Besonders in der Kritik steht das geplante Investor-Staat-Streitschlichtungsverfahren, das im TTIP verankert werden soll. Es bedeutet, dass ein Unternehmen einen Staat vor einem privaten Schiedsgericht verklagen kann, wenn es der Auffassung ist, dass durch staatliche Entscheidungen seine Gewinne geschmälert werden bzw. seine Investitionen sich letztlich nicht lohnen. Die Bundesregierung beteuert immer wieder, dass sie die Verankerung einer solchen privaten Gerichtsbarkeit für nicht erforderlich erachtet, da sowohl in der EU als auch den USA rechtsstaatliche Regeln gelten. Angeführt wird allerdings stets, dass manche EU-Mitgliedstaaten solche Investor-Staats-Streitschlichtungsverfahren in Freihandelsabkommen mit den USA zu ungünstigen Konditionen vereinbart haben und sich von einem EU-Abkommen einen höheren Schutz erhoffen. So nachvollziehbar dieser Grund für diese Staaten sein mag, muss doch grundsätzlich die Frage nach der Vereinbarkeit solcher Verfahren mit der Demokratie gestellt werden. Die parlamentarische Demokratie lebt davon, dass Entscheidungen von einer neuen Regierung revidiert werden können. Die Wähler entscheiden schließlich mit der Stimmabgabe für ein bestimmtes politisches Programm. Wenn nunmehr Unternehmen Staaten für ihre politischen Vorhaben verklagen können, werden damit die Grundfesten der Demokratie in Frage gestellt. Nicht mehr der Wähler entscheidet, sondern Unternehmen. Denn welche Regierung wird künftig noch wagen, bestimmte politische Maßnahmen zu ergreifen, wenn große Unternehmen mit Schiedsverfahren und Strafzahlungen in Milliardenhöhe drohen. Eine so unverhohlene Durchsetzung von Unternehmensinteresse wie bei der Planung von Investor-Staat-Streitschlichtungsverfahren verschlägt fast den Atem.

 

Ebenfalls eine Frage des Respekts vor den demokratischen Traditionen der EU-Mitgliedstaaten ist die Einstufung des TTIP als reines Handels- oder als gemischtes Abkommen. Ein reines Handelsabkommen müsste ausschließlich vom Europäischen Rat und dem Europäischen Parlament verabschiedet werden. Hingegen bedürfen gemischte Abkommen auch der Zustimmung in den Mitgliedstaaten. Für die Bundesrepublik hieße das, dass sowohl der Deutsche Bundestag als auch der Bundesrat zustimmen müssten. Diese Zustimmungspflicht ist nicht allein ein Tribut an den Föderalismus. Sie ermöglicht vielmehr die Mitbestimmung der gewählten Vertreter über den Deutschen Bundestag und die Landesregierungen.

════════════════════

• Aufgaben zur Bearbeitung:
**A.** Übernimm die Datensätze von der Zeile mit „True or false: Moved“ bis einschließlich zum Ende der Datensätze wortgetreu. Lass dabei die Bilder weg.
**B.** Setze den Text über das Freihandelsabkommen TTIP nach seinem letzten Satz fort.

════════════════════

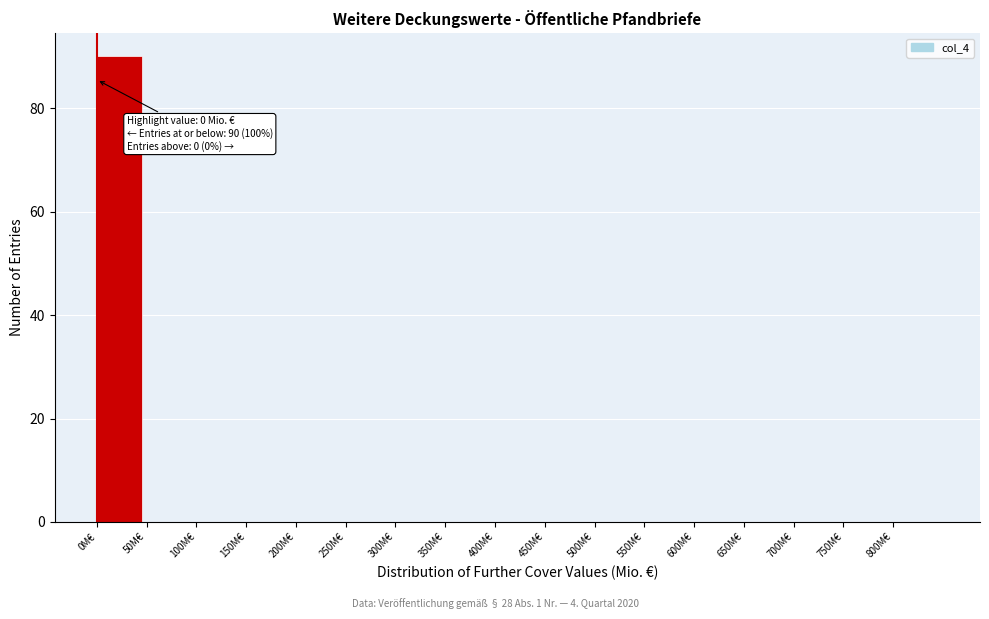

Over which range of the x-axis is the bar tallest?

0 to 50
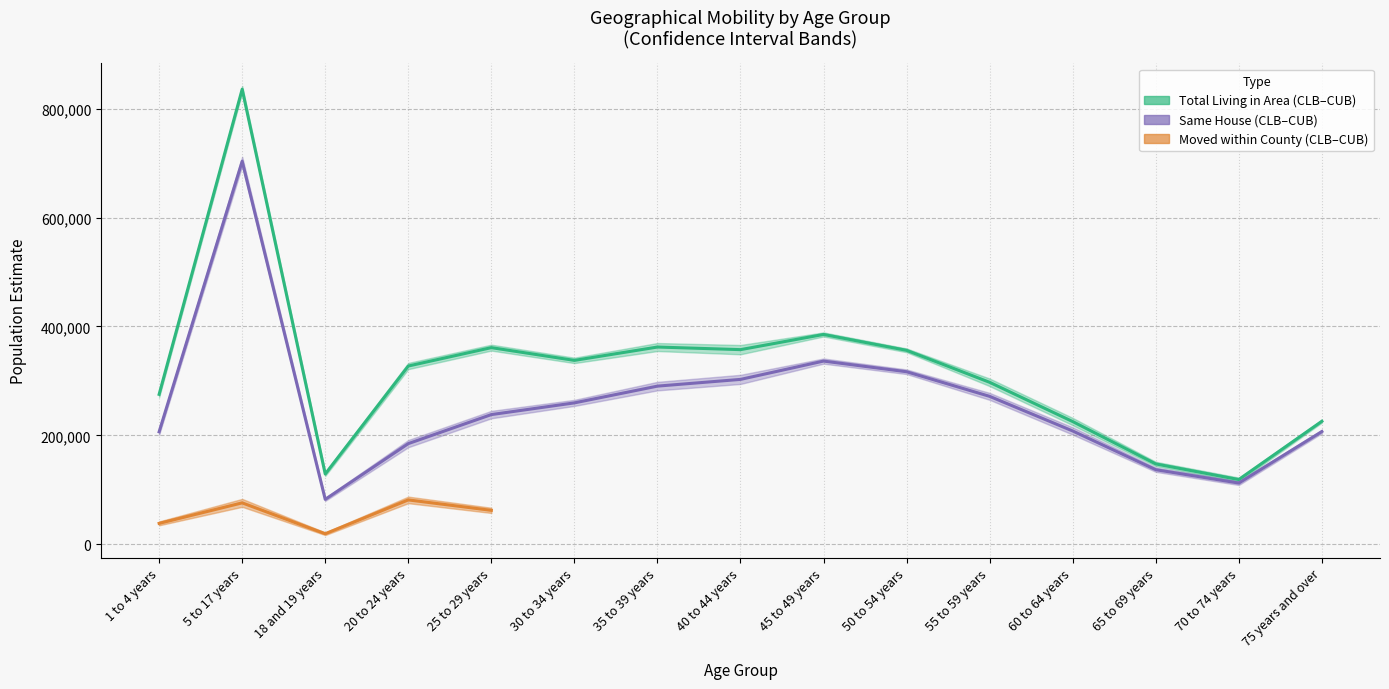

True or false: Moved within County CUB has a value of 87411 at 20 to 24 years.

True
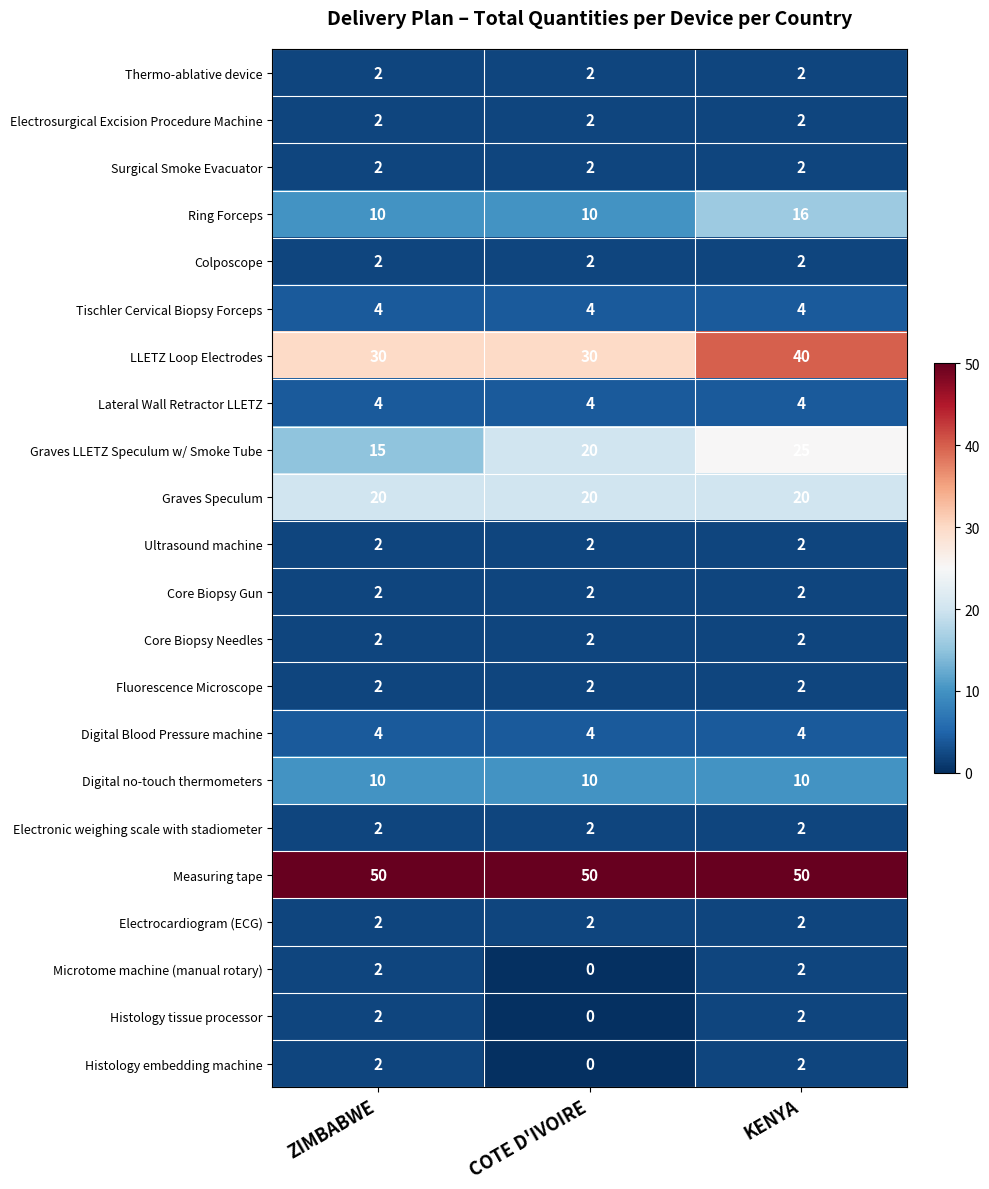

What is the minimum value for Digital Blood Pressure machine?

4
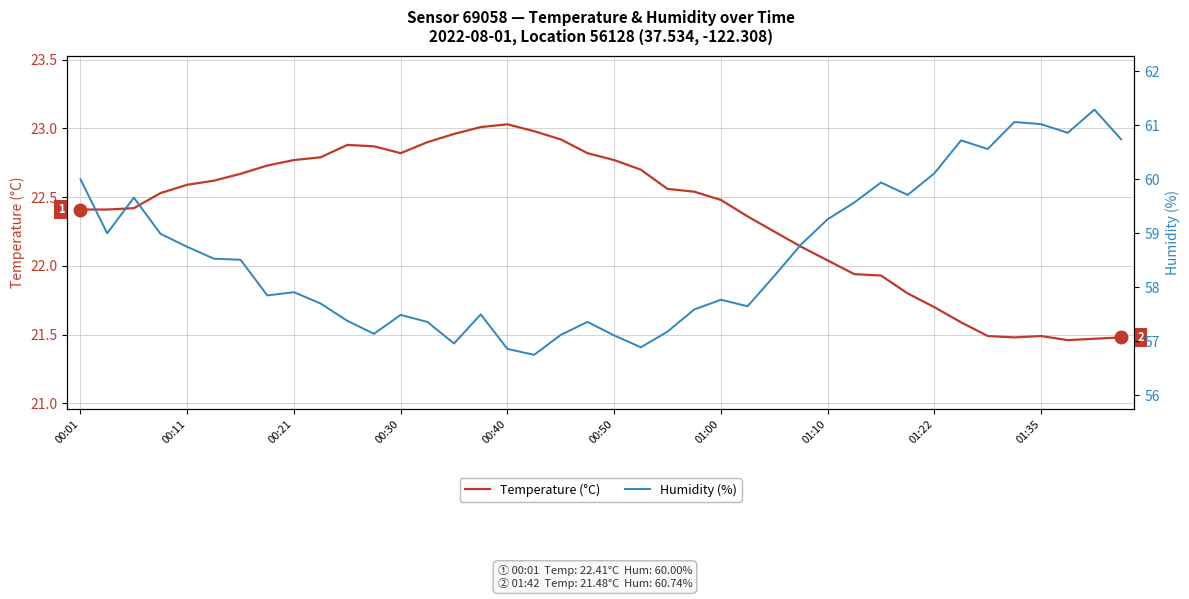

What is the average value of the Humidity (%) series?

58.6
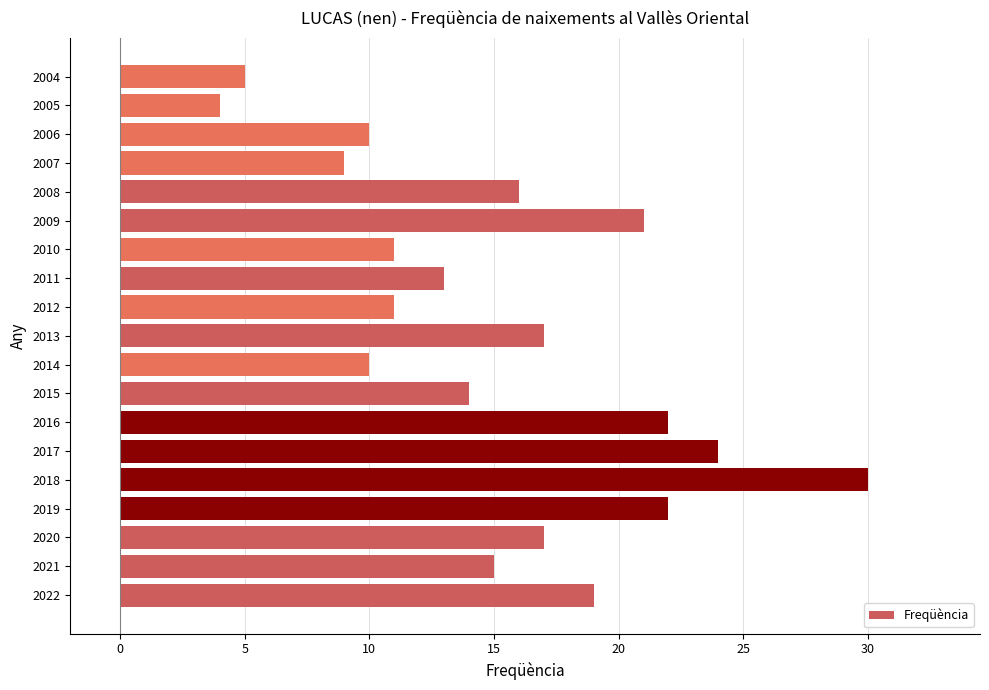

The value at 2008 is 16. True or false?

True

════════════════════

• Schriftliche Antworten:
**A.**
True or false: Moved within County CUB has a value of 87411 at 20 to 24 years.

True

What is the minimum value for Digital Blood Pressure machine?

4

What is the average value of the Humidity (%) series?

58.6

The value at 2008 is 16. True or false?

True

**B.**
 

Würde auf die Beteiligung von Deutschem Bundestag und Bundesrat beim TTIP verzichtet werden, hätte dieses auch über dieses Abkommen hinaus eine verheerende Signalwirkung für weitere Abkommen, die von der EU verhandelt werden.

 

Dank der französischen Regierung wurde im Verhandlungsmandat festgezurrt, dass audiovisuelle Dienste nicht vom Mandat erfasst werden, im Klartext: nicht verhandelt werden. Es gehört schon eine gehörige Portion Ignoranz gegenüber sensiblen Themen eines Verhandlungspartners dazu, wenn die USA gleich zu Beginn der Verhandlungen trotzdem Forderungen im audiovisuellen Sektor stellen. Gerade dieser Sektor ist besonders empfindlich. Es geht hier um mehr als um die für die europäische und deutsche Filmwirtschaft bedeutsame Filmförderung, es geht auch um die Zukunft des öffentlich-rechtlichen Rundfunks, um privaten Rundfunk, um die Games- und Musikwirtschaft und letztlich auch um E-Books.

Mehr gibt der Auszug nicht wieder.